Team Studio uses several temp directories in HDFS. These directories and files are created with HDFS, Yarn, MapRed, and other users.

The temp directories must be made accessible to user chorus and other relevant users at the base level. Only individual directories for the corresponding user can be viewed by the specified user. Those directories are:

  • Standard output for operators: @default_tmpdir/dsts_out/<user_name>/<workflow_name>/
  • Team Studio temporary output: @default_tmpdir/dsts_runtime/<user_name>/<workflow_name>/
  • Team Studio model location: @default_tmpdir/dsts_model/<user_name>/<workflow_name>/

Set or change the permissions and ownership as follows:

  • The /tmp directory should be readable and writable.
  • The /tmp/hadoop-yarn directory should be readable and writable for Spark jobs.

The upgrade options are as follows (choose one):

  • Change /tmp/dsts_* directories with full permissions, so everyone can read/write/execute.
  • Delete the /tmp/dsts_* directories and let the upgraded Team Studio application recreate them. If you are using LDAP, the recreated directories will have the default structure /tmp/dsts_*/<LDAP_username>/workflowname/operator/, and permissions at this directory level can be limited to the LDAP_username as desired.

By default, @default_tmpdir is set to /tmp. This can be modified for individual workflows using Workflow Variables, or for all newly created workflows using Workflow Editor Preferences.

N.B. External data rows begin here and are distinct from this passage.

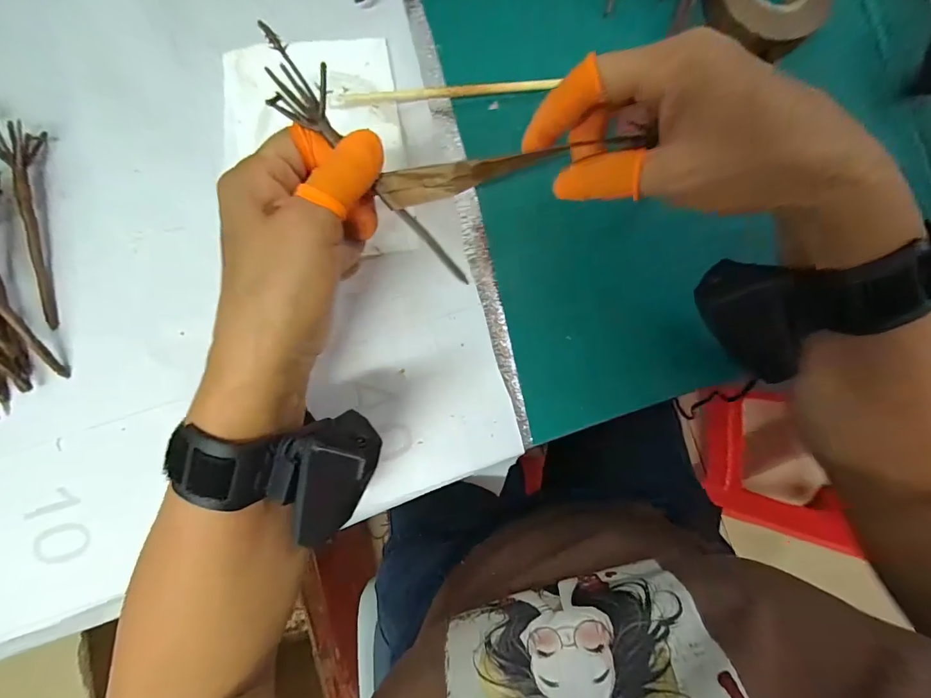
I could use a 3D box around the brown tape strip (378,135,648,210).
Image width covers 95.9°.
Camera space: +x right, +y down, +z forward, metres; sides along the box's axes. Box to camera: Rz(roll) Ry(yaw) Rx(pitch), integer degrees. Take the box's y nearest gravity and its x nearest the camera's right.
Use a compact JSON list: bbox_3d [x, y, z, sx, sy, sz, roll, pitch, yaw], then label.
[{"bbox_3d":[0.020,-0.085,0.194,0.121,0.009,0.014,-12,88,-1],"label":"brown tape strip"}]

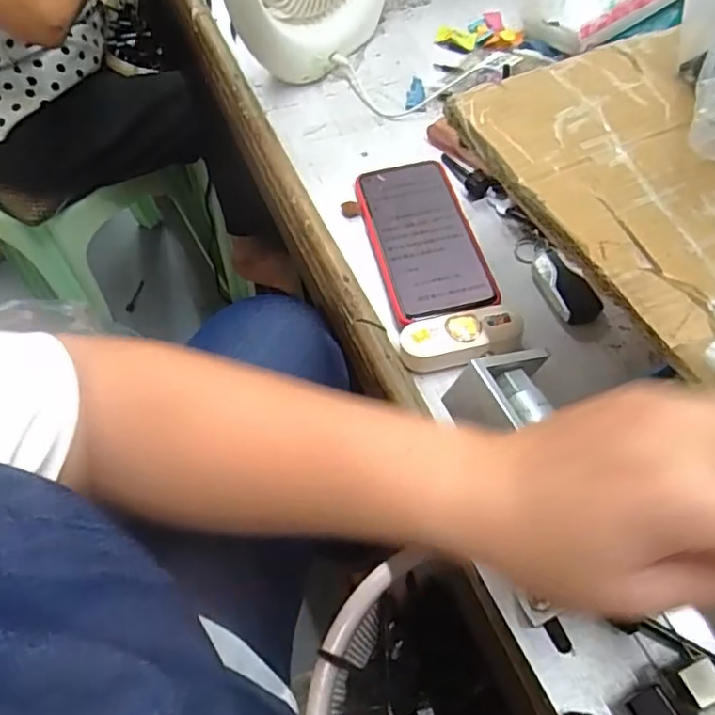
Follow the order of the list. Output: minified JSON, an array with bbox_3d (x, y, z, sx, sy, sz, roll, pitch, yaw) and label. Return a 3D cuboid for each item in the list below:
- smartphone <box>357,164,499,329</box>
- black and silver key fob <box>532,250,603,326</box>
[{"bbox_3d":[0.051,-0.096,0.471,0.075,0.012,0.163,-12,61,-4],"label":"smartphone"},{"bbox_3d":[0.155,-0.052,0.450,0.033,0.012,0.062,-19,61,-8],"label":"black and silver key fob"}]

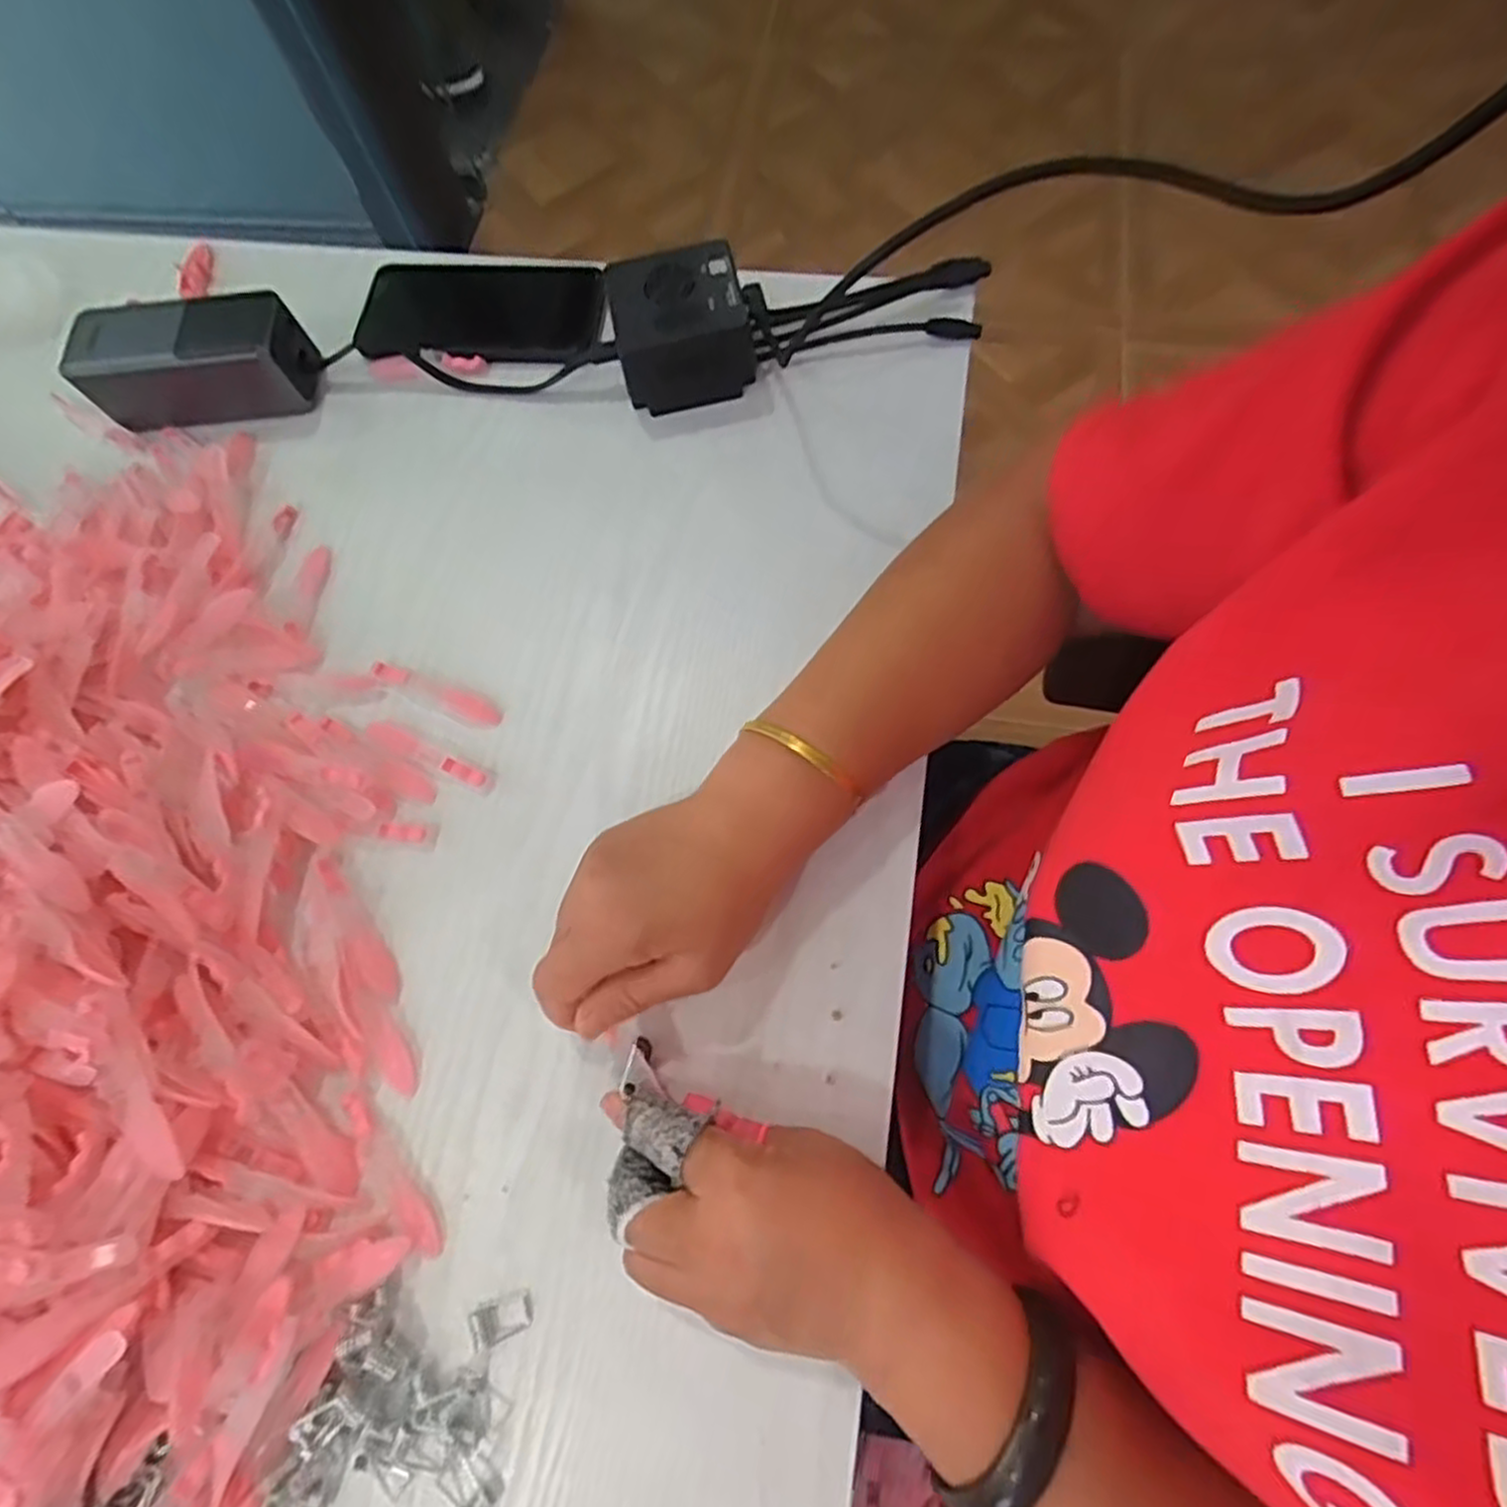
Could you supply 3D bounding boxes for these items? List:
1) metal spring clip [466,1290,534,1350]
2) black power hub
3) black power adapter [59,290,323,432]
[{"bbox_3d":[-0.103,0.231,0.308,0.026,0.004,0.014,-25,71,-6],"label":"metal spring clip"},{"bbox_3d":[-0.041,-0.246,0.440,0.074,0.055,0.062,-7,71,0],"label":"black power hub"},{"bbox_3d":[-0.337,-0.237,0.460,0.126,0.052,0.059,-6,71,1],"label":"black power adapter"}]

Team Studio overwrites @default_tmpdir/dsts* files as users re-run workflows. Team Studio users can clear selected @default_tmpdir/dsts_out files using Clear Temporary Data. Hadoop administrators can safely clear @default_tmpdir/dsts_runtime from HDFS, because this directory is used to store information for which Team Studio users have chosen the option Store Results = False.
Note: Handle @default_tmpdir/dsts_model with caution, because Team Studio users might need to export models from this directory.